LP: Several years ago, I read a review in the New York Times of Tree of Smoke by Denis Johnson that said, “So it’s not a perfect book; but then, a perfect book would be perfectly safe, and I don’t have time for that.” That was a hinge moment for me: art shouldn’t be perfect. It can’t be perfect. But what it should be is moving and daring – whether it’s the story or the voice or the structure or the characters. If I’m moved by a piece of writing, if it takes chances, if it comes from the heart and soul, I’m way more likely to work with an author to even out the choppy parts. Because smoothing out a sentence or a plot bump is something an editor can do. Creating passion and voice isn’t.
When I was editing The Night, and the Rain, and the River, there was a submission by Scott Sparling with a voice that stopped me in my tracks. But it had a couple of narrative issues. I just knew, knew, knew that if I rejected this story and saw it published elsewhere later, I’d feel like I dropped the ball.

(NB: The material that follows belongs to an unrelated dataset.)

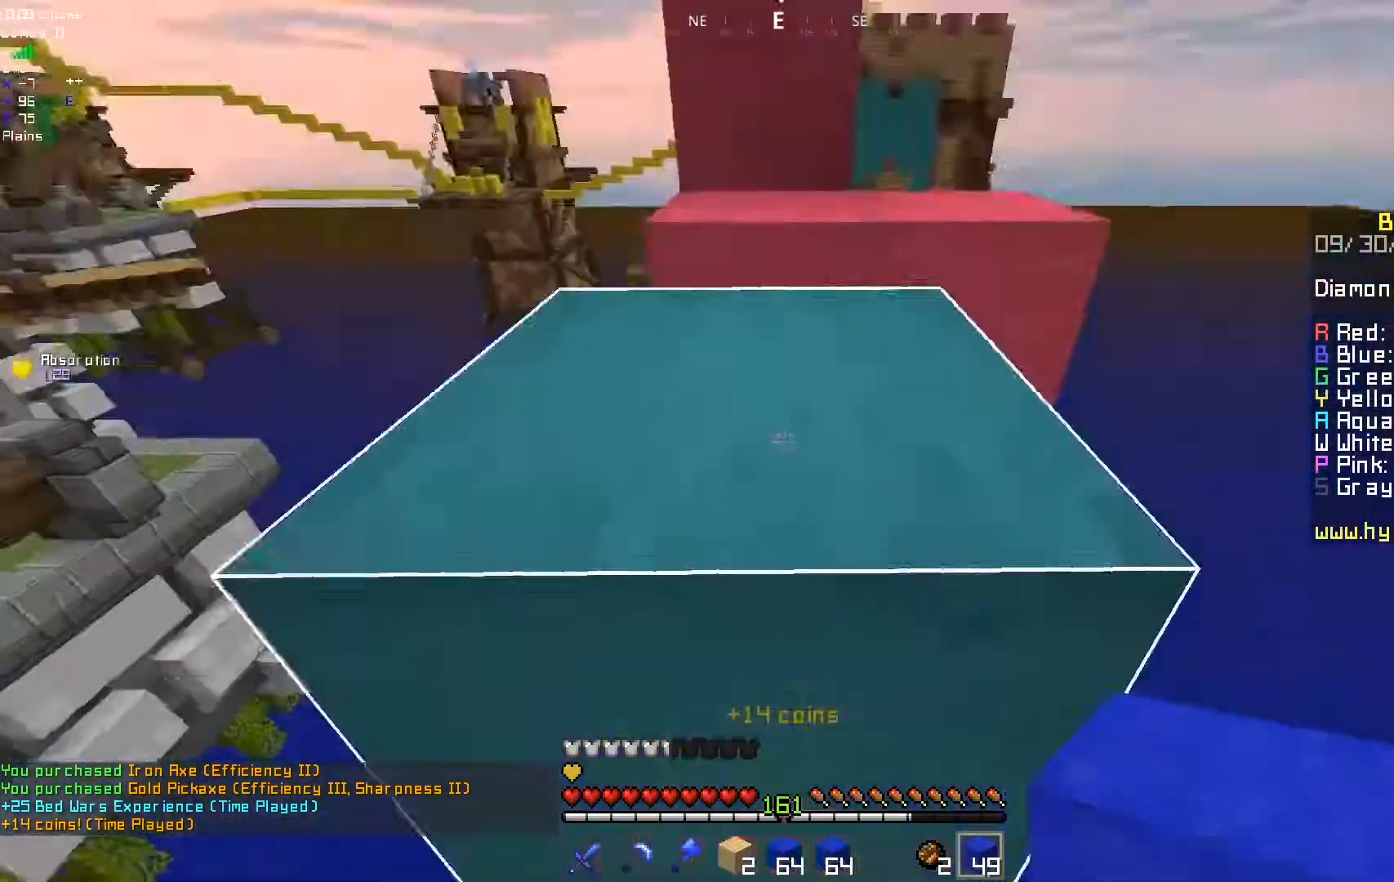
{"keys": ["d"], "mouse": ["right"], "events": [[400, "mouse_right", "down"]]}
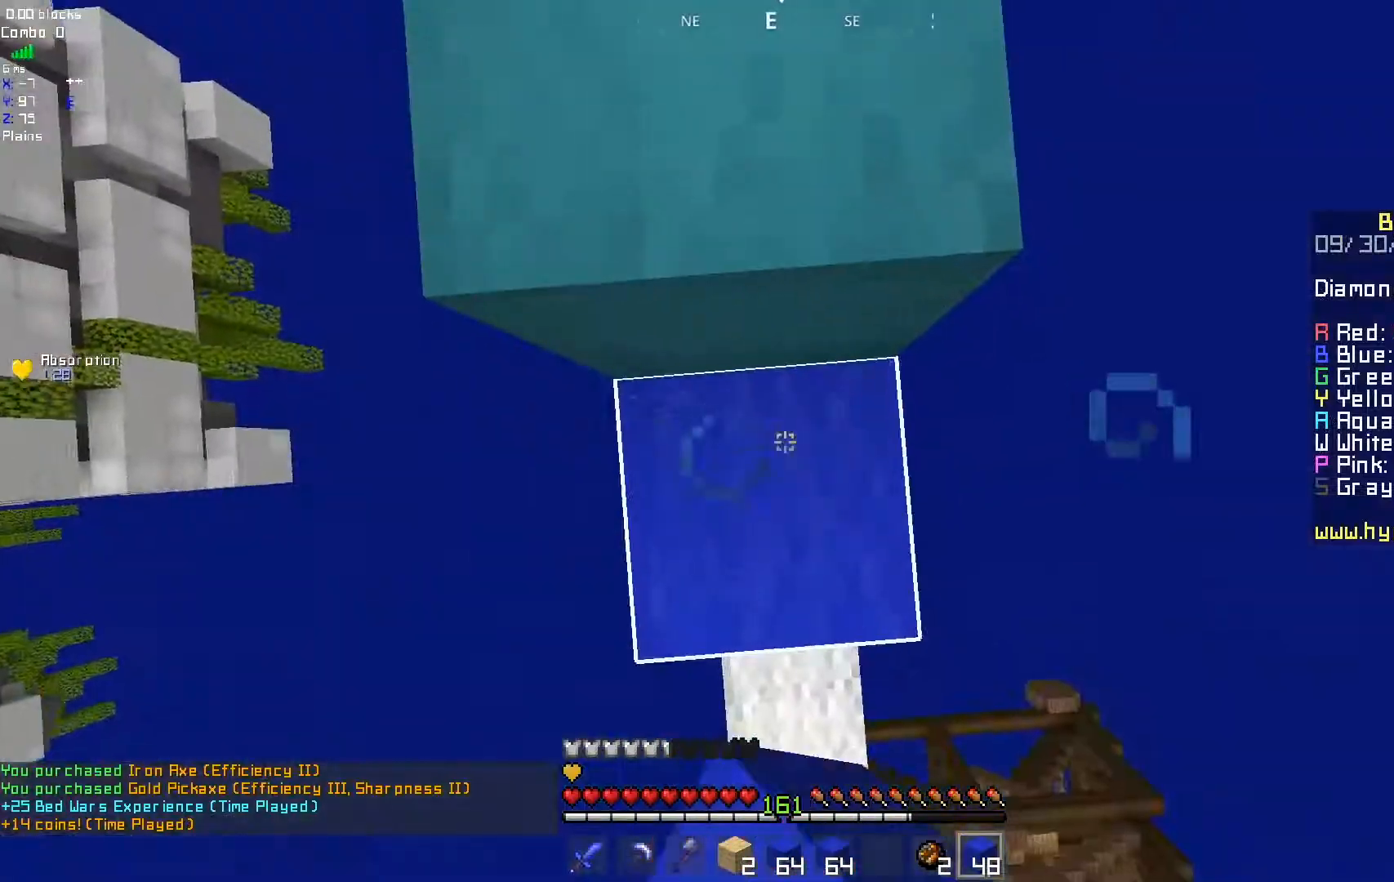
{"keys": [], "mouse": ["right"], "events": [[50, "mouse_right", "up"], [433, "d", "up"], [483, "mouse_right", "down"]]}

So, I asked Scott if he’d like to work on it together, and it was an unbelievably fulfilling process. I’d point out places that weren’t working and ask questions about what he was going for, and Scott would respond thoughtfully and without defensiveness, and through the back and forth, he strengthened and tightened up the story without ever losing his original vision, or his voice. It’s still a magic experience for both of us.
CC: What are you reading these days?
LP: I’m super ADD when it comes to reading, so I’ve got a few things going right now: I’m reading the manuscript for Margaret Malone’s forthcoming short story collection, People Like You, that comes out in November from Atelier 26, and I just started Jenny Offill’s The Department of Speculation, and I’m re-reading Lolita, and from time-to-time I dip into The Touchtone Anthology of Contemporary Creative Nonfiction (how’s that for a mouthful of a title?). And I’m always making my way through the latest issue of Discover Magazine, because science makes my heart and my mind explode.
CC: What writing tip or mantra stays with you as your favorite?
LP: “What story would you tell to a dying person?” I might be paraphrasing, but I remember this as something Tom Spanbauer said. You would want it to be worth their limited time, right? It doesn’t matter if you make them cry, or laugh, or think of life in a new way—whatever—you want your writing to provoke genuine emotion. Surprise, even. That’s the best we can do—surprise each other, surprise ourselves, with the quality of mercy and grace.
Liz Prato’s short stories and essays have appeared in over two-dozen literary journals and magazines. She was the Guest Prose Editor for the Summer 2013 issue of VoiceCatcher, and edited the fiction anthology, The Night, and the Rain, and the River (Forest Avenue Press, 2014). Her awards include the 2010 Minnetonka ReviewEditor’s Prize, 1st place in the 2005 Berkeley Fiction Review Sudden Fiction Contest, four Pushcart Prize nominations, and a Scholarship to the 2012 Sewanee Writers’ Conference. She began teaching at the Attic Institute in in 2008, and has taught creative writing for several literary organizations throughout Oregon.
Liz lives with furry feline friends and her best friend/husband, who is a bookseller, musician, and writer. And, yes, she dreams of palm trees. Every day.